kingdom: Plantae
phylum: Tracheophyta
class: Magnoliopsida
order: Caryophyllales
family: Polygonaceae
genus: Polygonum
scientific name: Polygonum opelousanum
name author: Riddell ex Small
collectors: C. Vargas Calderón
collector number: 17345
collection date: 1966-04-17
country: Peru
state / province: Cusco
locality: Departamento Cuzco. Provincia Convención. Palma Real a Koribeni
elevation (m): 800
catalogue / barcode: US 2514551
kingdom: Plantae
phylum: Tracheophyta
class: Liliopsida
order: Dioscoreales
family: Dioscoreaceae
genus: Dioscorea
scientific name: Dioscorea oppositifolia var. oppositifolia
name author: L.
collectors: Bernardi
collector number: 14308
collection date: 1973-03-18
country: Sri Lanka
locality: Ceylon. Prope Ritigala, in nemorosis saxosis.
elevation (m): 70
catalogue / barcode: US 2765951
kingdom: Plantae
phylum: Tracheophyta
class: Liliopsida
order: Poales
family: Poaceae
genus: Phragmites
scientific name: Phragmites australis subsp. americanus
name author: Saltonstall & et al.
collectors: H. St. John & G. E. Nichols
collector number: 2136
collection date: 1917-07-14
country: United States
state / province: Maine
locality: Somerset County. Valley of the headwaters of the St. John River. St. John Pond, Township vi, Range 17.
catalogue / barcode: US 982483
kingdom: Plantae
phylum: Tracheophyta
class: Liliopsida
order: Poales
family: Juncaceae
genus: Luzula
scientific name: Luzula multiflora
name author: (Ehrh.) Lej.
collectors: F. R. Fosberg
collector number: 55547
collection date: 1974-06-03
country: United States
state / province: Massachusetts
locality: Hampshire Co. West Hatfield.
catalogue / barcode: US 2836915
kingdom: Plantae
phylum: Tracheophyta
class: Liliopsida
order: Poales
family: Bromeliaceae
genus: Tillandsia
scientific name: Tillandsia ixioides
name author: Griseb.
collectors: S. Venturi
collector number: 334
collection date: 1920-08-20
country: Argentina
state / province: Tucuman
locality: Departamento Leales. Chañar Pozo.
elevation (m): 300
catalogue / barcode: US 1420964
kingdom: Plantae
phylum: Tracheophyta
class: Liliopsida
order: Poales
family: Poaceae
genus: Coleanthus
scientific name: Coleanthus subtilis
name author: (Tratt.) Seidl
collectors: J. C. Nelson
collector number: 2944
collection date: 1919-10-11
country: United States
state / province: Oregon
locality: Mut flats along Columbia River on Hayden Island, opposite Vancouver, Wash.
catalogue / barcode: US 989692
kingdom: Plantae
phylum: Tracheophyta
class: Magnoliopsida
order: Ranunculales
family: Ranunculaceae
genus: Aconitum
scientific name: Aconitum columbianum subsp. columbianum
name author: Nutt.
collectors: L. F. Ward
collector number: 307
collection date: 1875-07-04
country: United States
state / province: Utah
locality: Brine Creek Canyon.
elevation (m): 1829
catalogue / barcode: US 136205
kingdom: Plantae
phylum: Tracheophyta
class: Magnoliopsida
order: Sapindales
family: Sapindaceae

- - - -

▶ [WHAT THIS TASK INVOLVES] Can you reproduce all of the records above, line by line, with every field and value unchanged?

▶ [ANSWER FOR THIS EXERCISE]
kingdom: Plantae
phylum: Tracheophyta
class: Magnoliopsida
order: Caryophyllales
family: Polygonaceae
genus: Polygonum
scientific name: Polygonum opelousanum
name author: Riddell ex Small
collectors: C. Vargas Calderón
collector number: 17345
collection date: 1966-04-17
country: Peru
state / province: Cusco
locality: Departamento Cuzco. Provincia Convención. Palma Real a Koribeni
elevation (m): 800
catalogue / barcode: US 2514551
kingdom: Plantae
phylum: Tracheophyta
class: Liliopsida
order: Dioscoreales
family: Dioscoreaceae
genus: Dioscorea
scientific name: Dioscorea oppositifolia var. oppositifolia
name author: L.
collectors: Bernardi
collector number: 14308
collection date: 1973-03-18
country: Sri Lanka
locality: Ceylon. Prope Ritigala, in nemorosis saxosis.
elevation (m): 70
catalogue / barcode: US 2765951
kingdom: Plantae
phylum: Tracheophyta
class: Liliopsida
order: Poales
family: Poaceae
genus: Phragmites
scientific name: Phragmites australis subsp. americanus
name author: Saltonstall & et al.
collectors: H. St. John & G. E. Nichols
collector number: 2136
collection date: 1917-07-14
country: United States
state / province: Maine
locality: Somerset County. Valley of the headwaters of the St. John River. St. John Pond, Township vi, Range 17.
catalogue / barcode: US 982483
kingdom: Plantae
phylum: Tracheophyta
class: Liliopsida
order: Poales
family: Juncaceae
genus: Luzula
scientific name: Luzula multiflora
name author: (Ehrh.) Lej.
collectors: F. R. Fosberg
collector number: 55547
collection date: 1974-06-03
country: United States
state / province: Massachusetts
locality: Hampshire Co. West Hatfield.
catalogue / barcode: US 2836915
kingdom: Plantae
phylum: Tracheophyta
class: Liliopsida
order: Poales
family: Bromeliaceae
genus: Tillandsia
scientific name: Tillandsia ixioides
name author: Griseb.
collectors: S. Venturi
collector number: 334
collection date: 1920-08-20
country: Argentina
state / province: Tucuman
locality: Departamento Leales. Chañar Pozo.
elevation (m): 300
catalogue / barcode: US 1420964
kingdom: Plantae
phylum: Tracheophyta
class: Liliopsida
order: Poales
family: Poaceae
genus: Coleanthus
scientific name: Coleanthus subtilis
name author: (Tratt.) Seidl
collectors: J. C. Nelson
collector number: 2944
collection date: 1919-10-11
country: United States
state / province: Oregon
locality: Mut flats along Columbia River on Hayden Island, opposite Vancouver, Wash.
catalogue / barcode: US 989692
kingdom: Plantae
phylum: Tracheophyta
class: Magnoliopsida
order: Ranunculales
family: Ranunculaceae
genus: Aconitum
scientific name: Aconitum columbianum subsp. columbianum
name author: Nutt.
collectors: L. F. Ward
collector number: 307
collection date: 1875-07-04
country: United States
state / province: Utah
locality: Brine Creek Canyon.
elevation (m): 1829
catalogue / barcode: US 136205
kingdom: Plantae
phylum: Tracheophyta
class: Magnoliopsida
order: Sapindales
family: Sapindaceae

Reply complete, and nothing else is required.